**** DATA TO USE ****

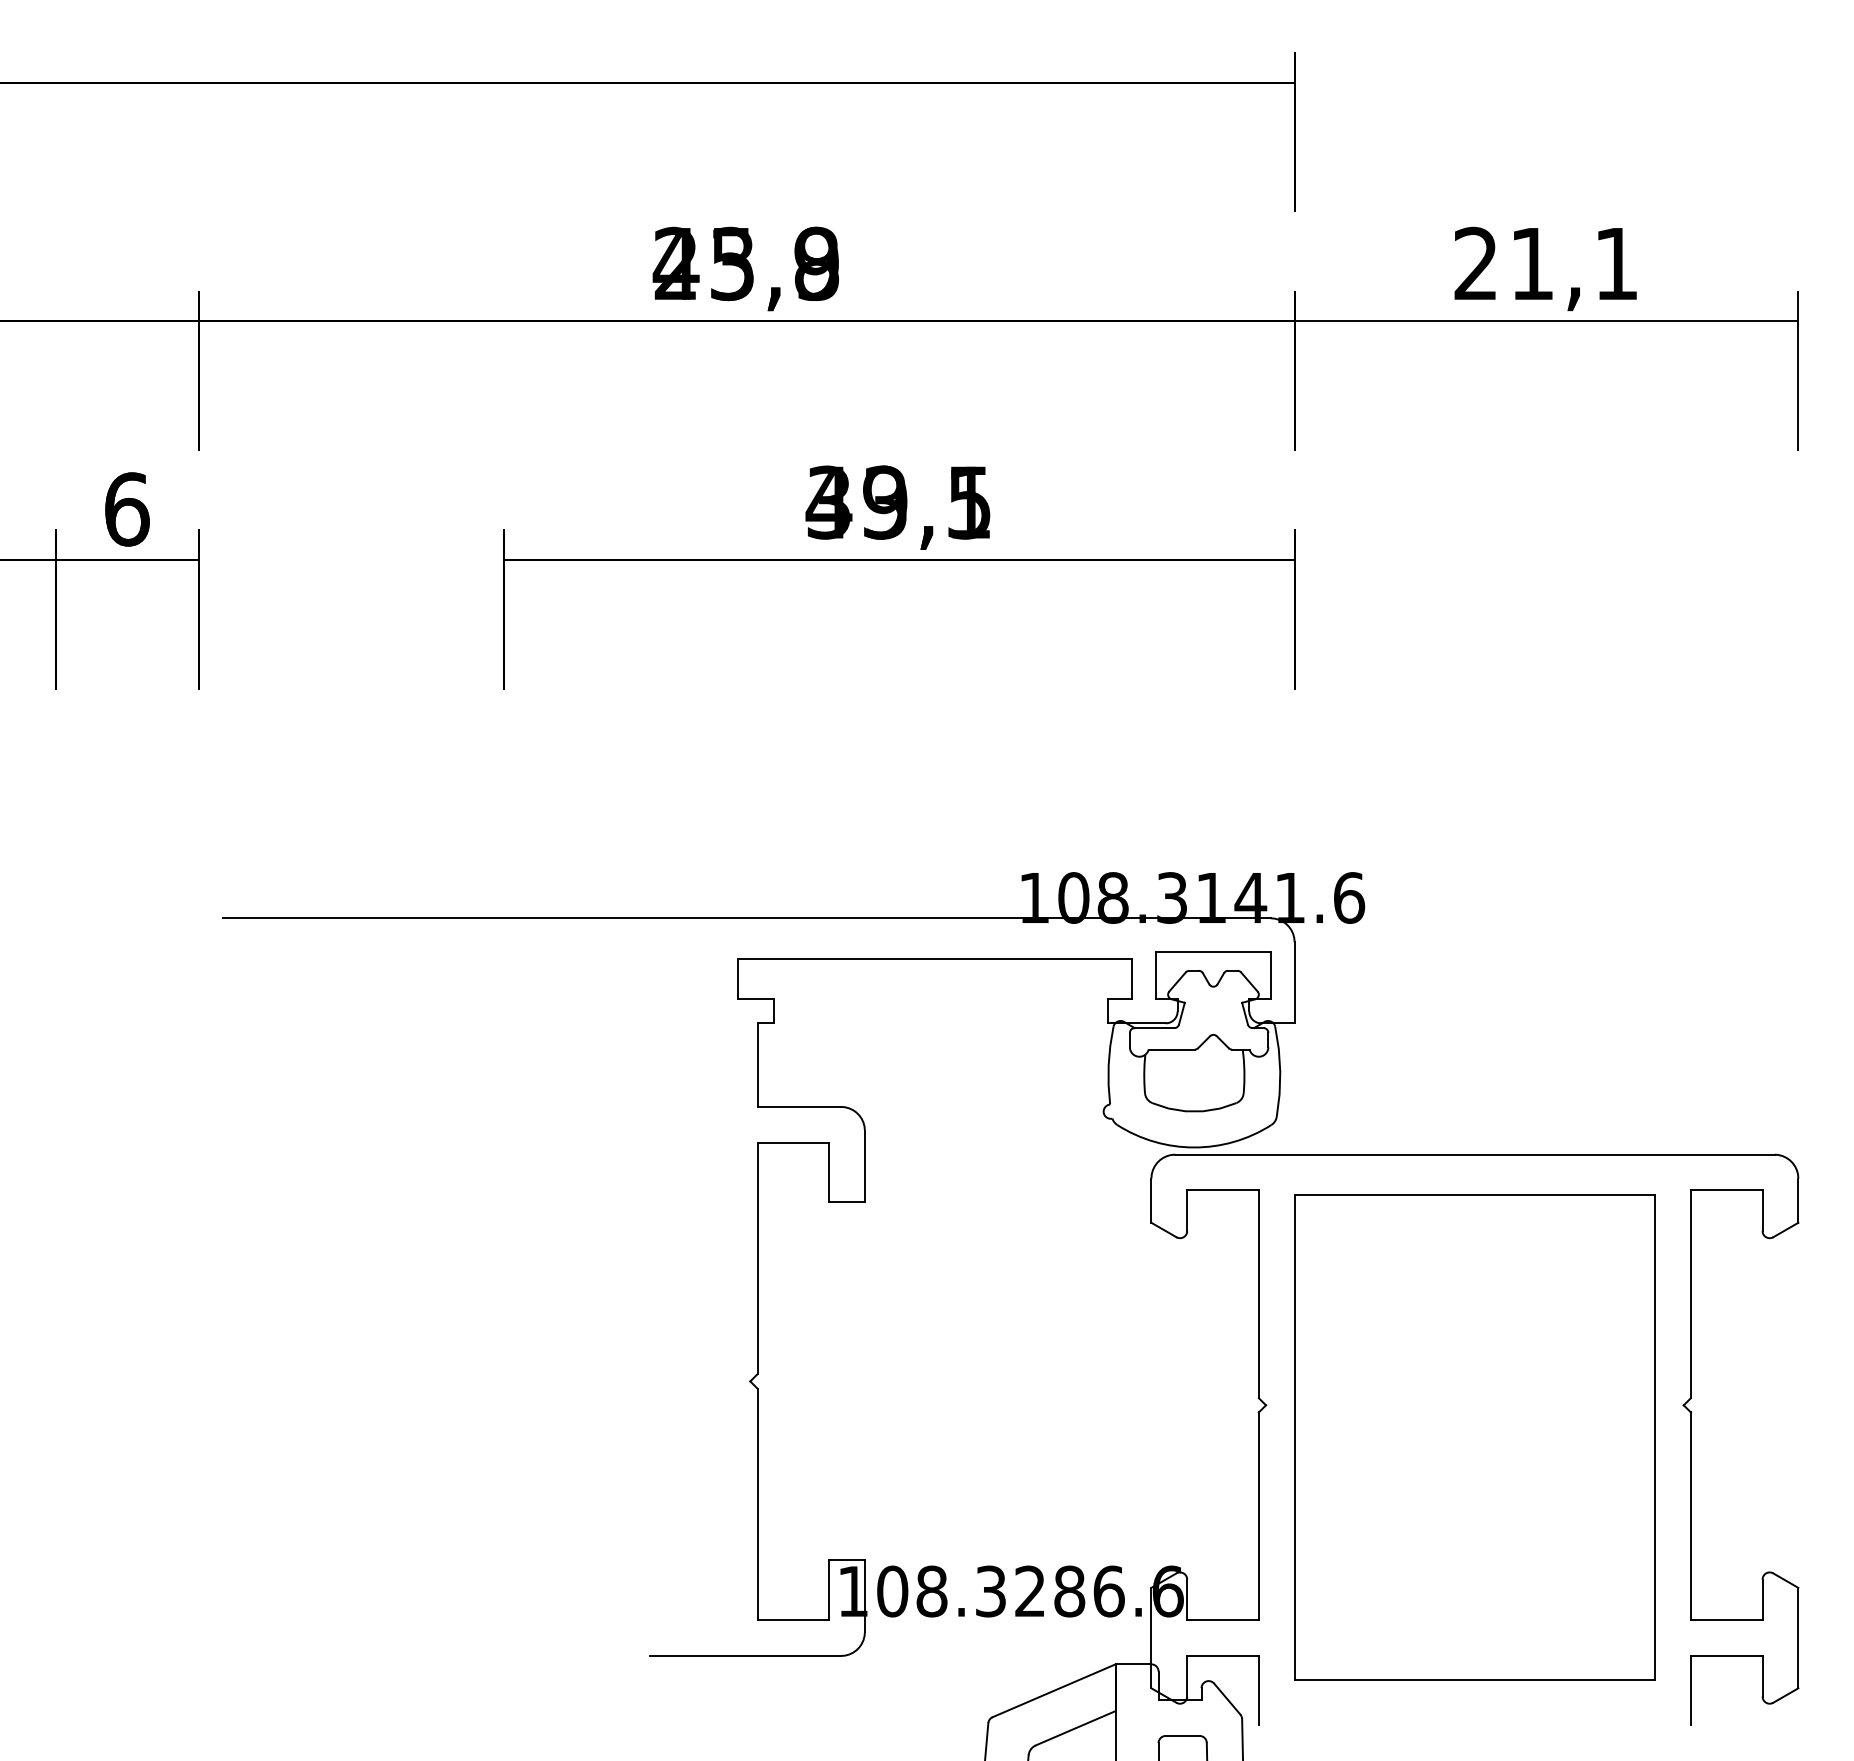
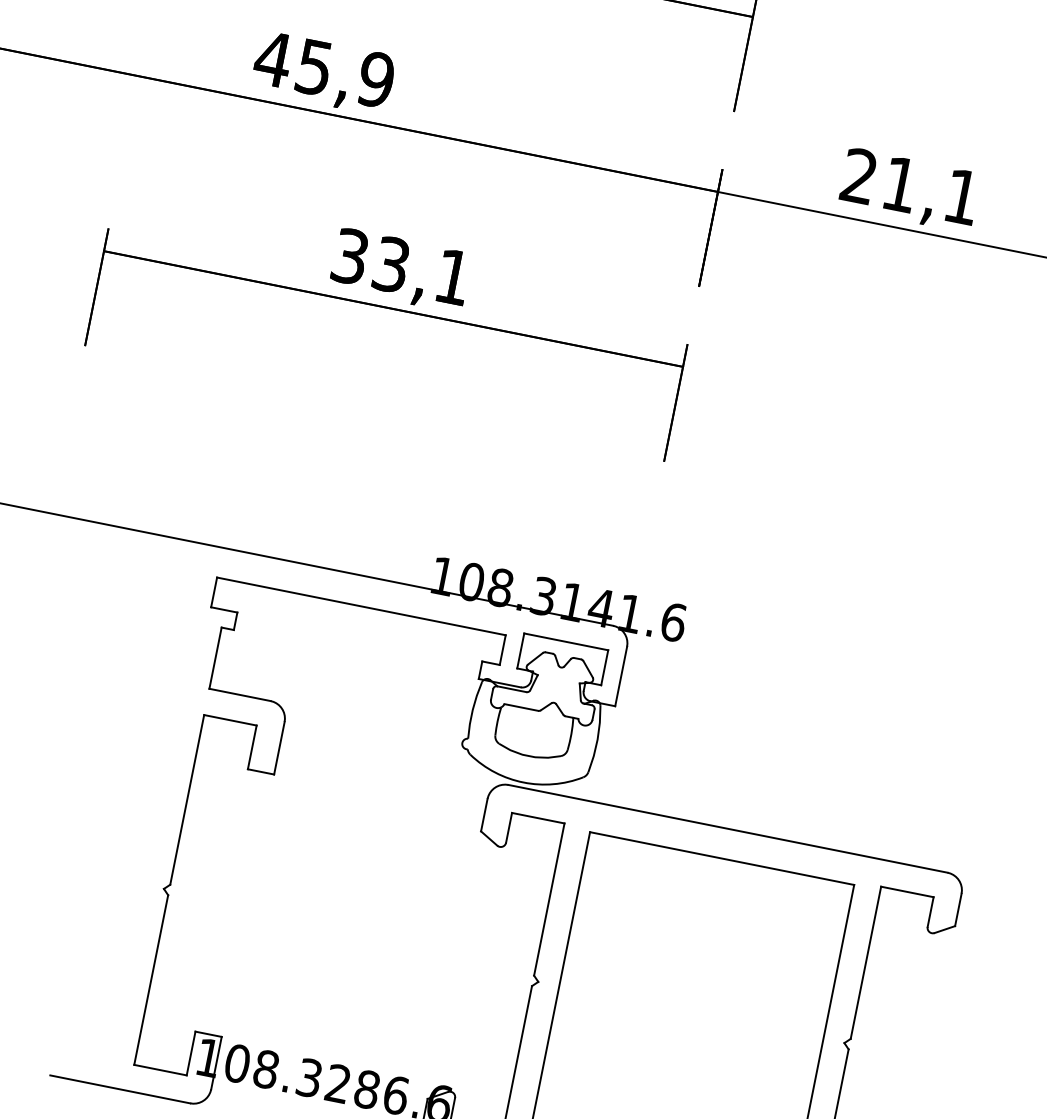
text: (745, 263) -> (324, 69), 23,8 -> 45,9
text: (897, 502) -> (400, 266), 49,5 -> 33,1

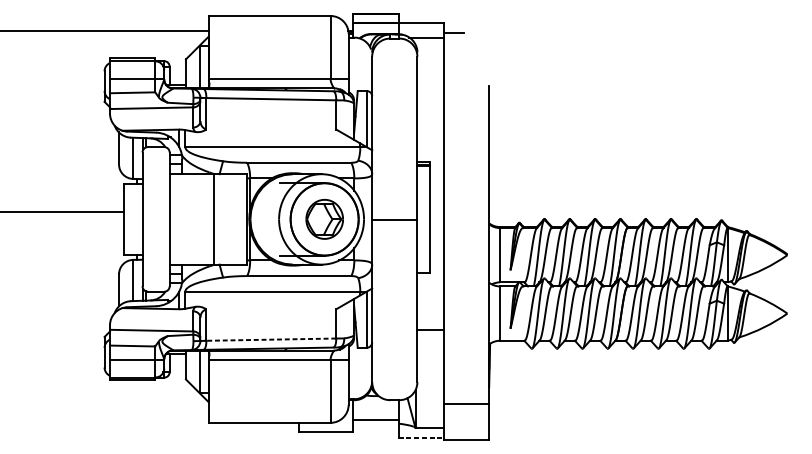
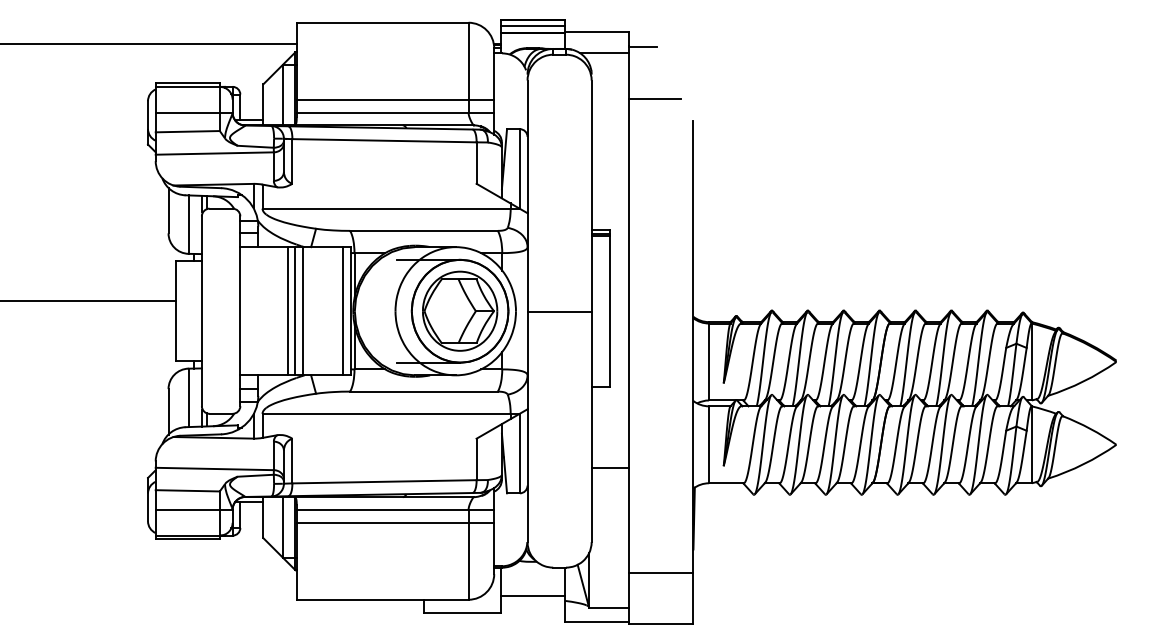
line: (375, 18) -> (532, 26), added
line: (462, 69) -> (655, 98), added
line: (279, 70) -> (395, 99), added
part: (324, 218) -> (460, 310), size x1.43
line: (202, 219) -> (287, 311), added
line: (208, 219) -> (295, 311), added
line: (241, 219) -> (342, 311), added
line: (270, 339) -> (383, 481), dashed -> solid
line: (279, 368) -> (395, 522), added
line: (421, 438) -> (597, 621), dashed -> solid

****

> [PROBLEM REQUIREMENTS]: Please print the records above word for word, leaving every image out.

> [REPLY]:
text: (745, 263) -> (324, 69), 23,8 -> 45,9
text: (897, 502) -> (400, 266), 49,5 -> 33,1

line: (375, 18) -> (532, 26), added
line: (462, 69) -> (655, 98), added
line: (279, 70) -> (395, 99), added
part: (324, 218) -> (460, 310), size x1.43
line: (202, 219) -> (287, 311), added
line: (208, 219) -> (295, 311), added
line: (241, 219) -> (342, 311), added
line: (270, 339) -> (383, 481), dashed -> solid
line: (279, 368) -> (395, 522), added
line: (421, 438) -> (597, 621), dashed -> solid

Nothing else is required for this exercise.